Claire – It looks as though you’re a big Orange fan! It’s great that you are drawn towards 4/6. I look forward to comparing notes on a few of them.

You are so brave to take on this challenge, especially with your TBR pile watching you spend time with another new book whilst it waits patiently and continues to be ignored! However, the challenge is out there so cover up your TBR pile and forward ho!

Would love to hear what you think of Scotsboro – I’ve been looking at it and can’t bring myself to read it because, having lived in the South for a while and knowing the original story, I don’t think I could allow my imagination to walk along with the book.
Also, Molly Fox’s Birthday sounds interesting too, but, don’t tell you TBR pile I said that!! Good Luck, Jackie!

Oh you beat me to blogging about the short list and I am going to hold off until next week. I think though I will definately be joining you in this read-a-thon! Is it wrong I already think I know the winner without reading a word?

Simon – Really? Who do you think will win?
I haven’t read a word yet, so just from reading the summaries above I would guess that Home would win – as she has won the Pulitzer.

I haven’t read Gilead yet, but managed to find it in a charity shop today, so will have to squeeze that into the reading schedule too! I look forward to comparing notes with you.

Good luck! I’ll get to them all eventually but probably not before the award. I have Scottsboro and Molly Fox’s Birthday on order and Burnt Shadows downloaded.

I have a zombie chicken award for you here.

FleurFisher – Thank you for the award!

I’ve just started Scottsboro – the dialect takes a bit of getting used to, but I think it will be a good book. I look forward to comparing notes.

Beth – I hope your busy weekend if full of fun things, and not work. I look forward to hearing from you later in the week.
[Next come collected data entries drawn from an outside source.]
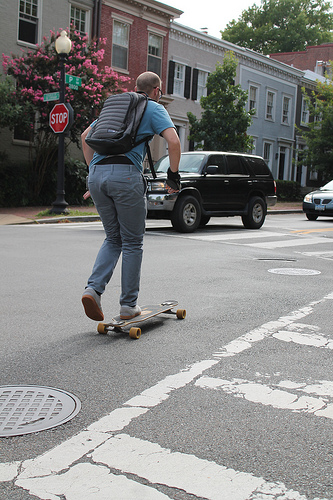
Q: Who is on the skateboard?
A: A man.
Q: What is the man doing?
A: Skating.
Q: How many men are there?
A: One.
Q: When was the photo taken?
A: Afternoon.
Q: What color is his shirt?
A: Blue.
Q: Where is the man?
A: On the street.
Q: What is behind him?
A: A sewer.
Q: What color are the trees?
A: Green.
Megan – Thanks for commenting on my blog for the first time! I love your blog, so have just added it to my RSS feed. I haven’t read anything about Burnt Shadows yet, but the cover is really drawing me towards it!

LizzySidal – You’re way ahead of me in this then! I’ve only read the first chapter of Scottsboro so far. Good luck in the challenge!

Megan – Thank you for the links!

Matthew – Great! I notice you’re doing the same as me – starting with the Pulitzer winner, before moving on to the Oranges!!

I’ve finally finished the shortlist and am pondering the winner before going to tonight’s readings…. I share your feelings about much of this year’s list; I haven’t got quite as excited as usual and have found some of the books quite heavy-going for little reward. I’m sorry to say this included ‘Wilderness’ for me, I really feel I’m missing something there!

Sugar – Which book was your favourite? I’m sorry to hear that Wilderness was heavy going for you. I think it just struck a chord for me, and from that point on I was hooked. I realise it wasn’t the easiest of reads, but I found it so thought provoking. I think if I hadn’t enjoyed Wilderness I’d have been very disappointed with the list, as you can see with my averaage reviews for the rest of them.